Can Alaska Communications thaw its frozen shares?
BENJ GALLANDER, BEN STADELMANN, and PHILIP MACKELLAR
Sunday, December 1, 2019
When investing, there can be a heap of red flags that signal “Avoid this stock. Avoid. Avoid.” One is when a chief executive officer disappears swiftly, whether because they are being kicked out by the board of directors or leaving of their own volition. When this happens, investors can pretty much expect that the next quarter or so is going to be ugly and more surprises are likely in store.

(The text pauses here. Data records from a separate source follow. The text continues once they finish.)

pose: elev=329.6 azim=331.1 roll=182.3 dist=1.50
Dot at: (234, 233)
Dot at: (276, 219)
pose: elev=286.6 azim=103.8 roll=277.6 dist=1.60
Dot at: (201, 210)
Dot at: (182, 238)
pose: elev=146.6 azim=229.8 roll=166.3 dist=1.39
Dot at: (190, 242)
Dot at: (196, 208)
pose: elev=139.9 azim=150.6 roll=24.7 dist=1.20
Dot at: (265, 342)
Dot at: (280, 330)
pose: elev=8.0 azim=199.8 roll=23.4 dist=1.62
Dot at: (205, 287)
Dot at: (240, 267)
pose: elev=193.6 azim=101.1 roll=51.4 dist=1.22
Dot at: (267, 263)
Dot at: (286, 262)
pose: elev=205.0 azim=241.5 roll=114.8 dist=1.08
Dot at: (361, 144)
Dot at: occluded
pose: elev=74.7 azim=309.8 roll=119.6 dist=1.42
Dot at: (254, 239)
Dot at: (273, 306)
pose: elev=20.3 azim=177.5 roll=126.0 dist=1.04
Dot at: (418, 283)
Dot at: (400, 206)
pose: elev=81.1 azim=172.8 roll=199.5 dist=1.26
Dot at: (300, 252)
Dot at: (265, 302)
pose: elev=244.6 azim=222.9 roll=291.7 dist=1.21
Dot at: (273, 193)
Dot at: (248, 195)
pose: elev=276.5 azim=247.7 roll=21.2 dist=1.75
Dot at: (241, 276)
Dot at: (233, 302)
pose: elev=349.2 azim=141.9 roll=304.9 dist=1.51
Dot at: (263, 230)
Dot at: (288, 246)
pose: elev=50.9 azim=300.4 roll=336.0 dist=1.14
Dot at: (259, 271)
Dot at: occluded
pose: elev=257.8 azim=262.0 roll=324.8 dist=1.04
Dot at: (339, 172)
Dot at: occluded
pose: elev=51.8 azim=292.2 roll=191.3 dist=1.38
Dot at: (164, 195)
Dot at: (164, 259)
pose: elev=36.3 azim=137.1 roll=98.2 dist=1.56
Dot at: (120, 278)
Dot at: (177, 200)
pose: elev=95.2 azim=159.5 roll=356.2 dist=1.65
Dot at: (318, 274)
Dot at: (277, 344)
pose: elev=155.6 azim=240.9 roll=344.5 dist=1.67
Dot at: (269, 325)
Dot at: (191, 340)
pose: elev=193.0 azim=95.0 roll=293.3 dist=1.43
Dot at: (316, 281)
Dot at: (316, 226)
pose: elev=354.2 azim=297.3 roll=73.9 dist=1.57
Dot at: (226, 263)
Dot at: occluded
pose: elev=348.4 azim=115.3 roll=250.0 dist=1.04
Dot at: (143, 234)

The opposite scenario recently transpired at Alaska Communications, where the transition was as smooth as silk. Anand Vadapalli, who had been the head honcho for 13 years, decided to leave last June, but has been sticking around as an adviser through the end of the year. William Bishop, who had been serving as interim CEO, took on the official mantle.
Vadapalli always sounded optimistic on conference calls. Alas, the Anchorage, Alaska–based telecommunications company’s results did not mirror his apparent confidence.
Bishop is almost an Alaska Communications lifer, having worked there in various capacities since 2004. Also an Alaska native, he is an example of the local boy made good without going very far from home. But can he enhance the valuation of a company that has been in the doldrums for years?
Revenue for the fifth year in a row looks to be about $230 million (all figures are in USD). The bottom line will likely be single-digit black, like it is in most years.
There appears to be little to stimulate the stock price, which has remained pretty flat for the past decade. Back then, sales were about $350 million, before part of the operations were sold, and the company paid a quarterly dividend of 21.5 cents. There has not been a payout since 2012.
Not surprisingly for a broadband communications enterprise, Alaska’s debt is high, at $259 million. The book value is not quite twice the trading price, and delightfully, none of it is in goodwill.
Insiders own a healthy proportion, just south of 12 percent, and have been acquiring more. The share buyback last year was around one million shares, or 2 percent of the float.
It has been more than eight years since this entity traded in double digits, and prior to the 2008 recession, it was near $16. Given the tally of the pros and cons, one can easily wonder if the days of glory are well past and this corporation will remain dead money.
Benj likes to think not. He bought shares at $1.51 about a year and a half ago. With the stock trading near $1.80, there has been a reasonable return thus far. Activist investor Karen Singer also felt there was lots of potential; she bought about 5 percent of the company. Yes, that is more than the Contra Guy. She has been very successful with this kind of purchase in the past, recently with SeaChange International, which has increased handily since her entry.
While dramatic share appreciation would be lovely, Benj feels the most likely exit could be via a takeover. There are numerous competitors, including AT&T, EarthLink, GCI and Wave. Swallowing Alaska Communications at $3, a healthy premium to the current price but still below book value, would only cost an acquisitor about $160 million, not much for an established player in this sector.
Currently, analysts are ignoring this stock, perhaps fearing frostbite. Sometimes that is the perfect situation to snap up a bargain. Other times, a company like this can stagnate, simply carrying on from quarter to quarter with little progress.
If a takeover bid does not arrive, it will be up to Bishop to reignite the stock price. Hopefully, he can do better than Vadapalli, who talked the talk, but ultimately did not walk the walk.